Ease of doing business in India: Myth or Reality

What does it mean?

Ease of Doing Business Index, is a benchmarking exercise conducted by World Bank every year, to access the regulatory and business process related scenario in a country

This exercise aims at quantitatively measuring the hurdles that small- and medium-sized firms encounter. Started in 2002, this annual exercise, conducted for 190 countries all over the world has become one of the important indicators to look for a country’s investment scenario.

In its latest report released in Oct 2017, India witnessed a jump in its ranking, moving up 30 ranks to 100th position, up from 130th last year. New Zealand has topped theEase of Doing Business rankings, followed by Singapore for two consecutive years in 2017 and 2018.


A questionnaire based survey is conducted in 190 countries, based on below mentioned indicators:

  • Starting a business – Procedures, time, cost and minimum capital to open a new business
  • Dealing with construction permits – Procedures, time and cost to build a warehouse
  • Getting electricity – procedures, time and cost required for a business to obtain a permanent electricity connection for a newly constructed warehouse
  • Registering property – Procedures, time and cost to register commercial real estate
  • Getting credit – Strength of legal rights index, depth of credit information index
  • Protecting investors – Indices on the extent of disclosure, extent of director liability and ease of shareholder suits
  • Paying taxes – Number of taxes paid, hours per year spent preparing tax returns and total tax payable as share of gross profit
  • Trading across borders – Number of documents, cost and time necessary to export and import
  • Enforcing contracts– Procedures, time and cost to enforce a debt contract
  • Resolving insolvency – The time, cost and recovery rate (%) under bankruptcy proceeding

Why it is important for India

The improvement in rating is a booster for stock markets.

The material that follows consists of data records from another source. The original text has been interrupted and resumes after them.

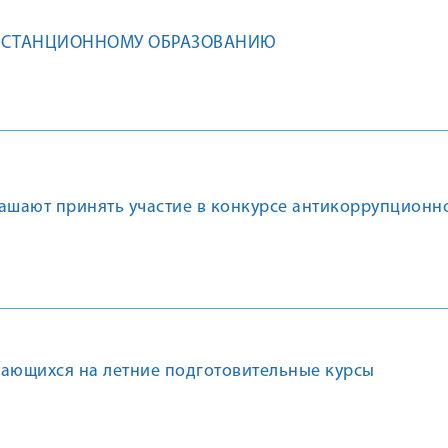
ИСТАНЦИОННОМУ ОБРАЗОВАНИЮ
лашают принять участие в конкурсе антикоррупционн
чающихся на летние подготовительные курсы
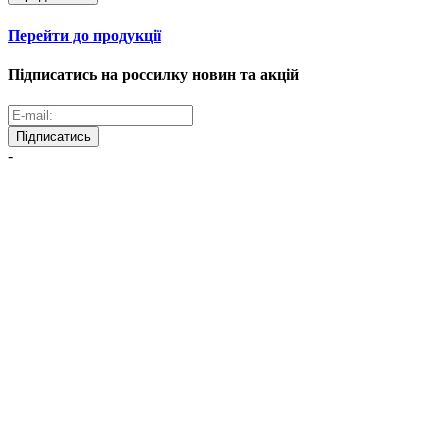
Перейти до продукції
Підписатись на россилку новин та акцій
Підписатись
-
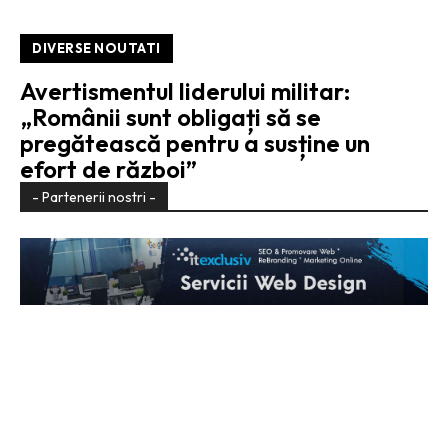
DIVERSE NOUTATI
Avertismentul liderului militar:
„Românii sunt obligați să se
pregătească pentru a susține un
efort de război”
- Partenerii nostri -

It improvises the country’s image on international forum and presents us as an economy trending on a progressive curve, thus projecting India as a preferred investment hub. Internally also, it restores faith in government policies, which is a pre-requisite for a stable economic and social environment more important at a time when initiatives like demonetization and GST are having transient disruptive impact on economy.

For India, growth is visible in important areas such as paying taxes (to 118 from 172 last year), getting credit (to 29 from 44) and bankruptcy proceedings (to 103 from 136). Of the 10 indicators considered, India has improved on eight, including the ones mentioned above, which has helped the overall rankings to go up by 30 notches.

The other side of it

Rankings are indicative in nature and present a partial picture of the real scenario. This exercise is meant to check the red tape scenario and doesn’t take into macroeconomic conditions or growth prospects of the economy. In this case also the impact of demonetization and GST related disruption in economy is not factored in ratings which had a major hit on the country’s micro, small and medium enterprises.

India has underperformed on indicators like starting business (the ranking has slipped to 156 from 155 last year), trading across borders (down to 146 from 143 in the last year), which needs to be paid immediate attention for success of government initiatives like start-up India, Make-in-India and improvising the ground situation.

The stagnant development for land and labour laws, prevalent corruption, trade policies and political nexus is holding the economy back from realizing its potential. With difficulty and delay in area of property registration, labour acquisition, contract enforcement etc, doing business is difficult for small enterprises rather which are the backbone of any developing economy.

Summing Up

Indeed, the booster jump in India’s position in the World Bank Ranking is an assuring support for economy which is facing impacts of changing regulations and policies. However, to make India a global manufacturing hub a lot remains to be done in terms of ground reality check and penetration of policies/ initiatives deep into the economy.